Taking the plunge…
I have been invested in IoT for a few years, and considering how much kit I have now, and how much money I’ve sinked into it, I think invested is the right word…
I started out with a project in mind. I wanted to build something specific, and had no idea how. I have been coding for 36 years, so that part was covered. Making something physical was the issue. I am not skilled with my hands, and the memories of 14 year-old me trying to solder some resistors and various bits on a breadboard, and mostly failing, were not heart-warming.
So, with a project in mind (a monitoring solution), I set forth, and started researching. I discovered Arduino (the company) and after looking through the company’s (2013) offerings, and settled on an Esplora, with an LCD and SD card slot.
Then on eBay I bought a few sensors and accessories. On the photo above, it is talking to a uBlox GPS chip. Other common guests were a DHT11 (and then DHT22) Temperature and Humidity sensor, and an HC-05 Bluetooth module.
The thing about Arduino machines is that they brought me back, in a way, to the 1980s.
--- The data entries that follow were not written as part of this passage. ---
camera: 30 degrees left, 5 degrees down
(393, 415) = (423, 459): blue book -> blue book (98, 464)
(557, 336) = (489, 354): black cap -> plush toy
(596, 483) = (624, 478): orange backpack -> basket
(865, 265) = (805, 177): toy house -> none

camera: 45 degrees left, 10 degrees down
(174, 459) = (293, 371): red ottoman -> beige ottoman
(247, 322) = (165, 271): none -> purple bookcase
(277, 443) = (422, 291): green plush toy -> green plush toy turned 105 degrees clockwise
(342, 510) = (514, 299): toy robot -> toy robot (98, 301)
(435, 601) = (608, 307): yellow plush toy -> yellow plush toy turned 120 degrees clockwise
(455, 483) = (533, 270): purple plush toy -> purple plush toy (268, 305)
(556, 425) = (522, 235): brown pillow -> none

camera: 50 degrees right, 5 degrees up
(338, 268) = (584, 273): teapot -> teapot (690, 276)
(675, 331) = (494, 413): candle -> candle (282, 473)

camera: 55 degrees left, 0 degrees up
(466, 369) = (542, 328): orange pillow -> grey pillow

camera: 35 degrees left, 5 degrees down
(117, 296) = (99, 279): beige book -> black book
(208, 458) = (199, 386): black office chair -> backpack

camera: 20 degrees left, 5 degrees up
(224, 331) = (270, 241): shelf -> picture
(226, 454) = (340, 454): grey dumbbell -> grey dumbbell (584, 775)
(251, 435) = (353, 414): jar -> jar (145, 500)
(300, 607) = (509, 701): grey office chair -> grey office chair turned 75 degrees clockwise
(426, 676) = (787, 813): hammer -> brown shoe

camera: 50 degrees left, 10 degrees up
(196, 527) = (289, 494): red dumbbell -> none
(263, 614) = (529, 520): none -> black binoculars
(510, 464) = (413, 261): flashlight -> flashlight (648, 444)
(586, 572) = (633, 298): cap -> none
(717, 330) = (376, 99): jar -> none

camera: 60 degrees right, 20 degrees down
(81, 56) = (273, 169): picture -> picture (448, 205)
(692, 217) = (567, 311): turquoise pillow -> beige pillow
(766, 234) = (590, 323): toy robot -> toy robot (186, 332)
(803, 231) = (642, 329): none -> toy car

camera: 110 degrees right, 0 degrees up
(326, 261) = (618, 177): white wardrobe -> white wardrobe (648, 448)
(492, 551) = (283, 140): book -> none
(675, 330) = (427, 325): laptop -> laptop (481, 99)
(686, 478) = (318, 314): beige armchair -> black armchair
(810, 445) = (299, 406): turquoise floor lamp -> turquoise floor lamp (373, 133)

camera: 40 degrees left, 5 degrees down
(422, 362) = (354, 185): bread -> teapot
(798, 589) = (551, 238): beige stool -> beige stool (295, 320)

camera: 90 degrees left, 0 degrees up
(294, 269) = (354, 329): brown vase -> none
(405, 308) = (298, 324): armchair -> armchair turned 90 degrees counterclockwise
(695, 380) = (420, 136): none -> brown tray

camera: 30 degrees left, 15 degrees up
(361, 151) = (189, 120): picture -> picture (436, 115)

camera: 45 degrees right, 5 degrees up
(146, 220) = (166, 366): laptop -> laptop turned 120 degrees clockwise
The Esplora has 32KB of Flash memory (4 of which are occupied by the bootloader, more about that later), 2.5 KB of RAM, and 1 KB of EEPROM. That kind of specs belongs to 1982, the ZX Spectrum, give or take. (Re-)Learning to code for such machines is another challenge. Every BYTE counts.
I’m fortunate, for once, to be old, and to have learned coding on 8-bit processors in assembler. Been there done that. But it doesn’t mean one has to like it… It became obvious that even with squeezing every single byte out of the code, there wasn’t much I could do with the the Esplora (and subsequently with a few other similar machines, like your regular Arduino Uno, original or clone, which all share the same cramped memory).
And the bootloader. Right. This brought me back to the 1980s again. When you turned on a computer and nothing much happened. Because there wasn’t much of an OS on it. Same thing here. Arduino machines don’t have an OS. Just (if you’re lucky) a bootloader, that will help you upload code on it, and run it. YOU provide the OS, such as it is.
So two years after starting off, and having learned more than I ever wished I did about electronics, and relearning how to code for 8-bit processors, I acquired a Mega 2560, which offers 256/8/4 KB respectively. This provided enough to code everything I needed. I bought my stuff from a couple of Chinese vendors, the main one being SeeedStudio. They’re reasonably priced, and their stuff works, which isn’t always the case with Chinese vendors…
That monster mushroomed quite a bit. I has a small TFT screen, more sensors than a nuclear power plant, and can talk to my phone, my MacBook, and other machines through an array of frequencies that would make the NSA suspicious, or jealous. Bluetooth, WiFi, RFID/NFC, nRF24L01, other RF frequencies, and I have my eyes set on LoRa. I want to be able to talk to my Mega from the train station. Why? Because I can. Hopefully…
Yeah, the project became a hobby of its own. I now build things because I [think I] can. But the original project is still ongoing, and has reached a stage where it can morph into a startup. And the Arduino platform, while still occupying a large space of my storage, has been set aside, mostly, for other platforms. Most prominently, lately, Linux.
The latest version of my project works on Onion.io’s Omega2. It runs, like the Linkit Smart 7688 (Duo), OpenWrt, a Linux distribution for WiFi routers. Both can run an ATmega chip in parallel (the Duo has it on the board, the Omega2 has an Arduino dock). These things are small and provide an environment that is less “strange” to beginners than the Arduino platform. Although I’d still advise to learn about the Arduino ecosystem, if one would like to take full advantage of the Omega2/Linkit Smart.
So if you take the plunge, go in with an idea. It doesn’t have to be a grand idea, but having in mind what you’d like to build will help putting together the stumbling blocks required to become proficient.
This little essay was written with one person in mind.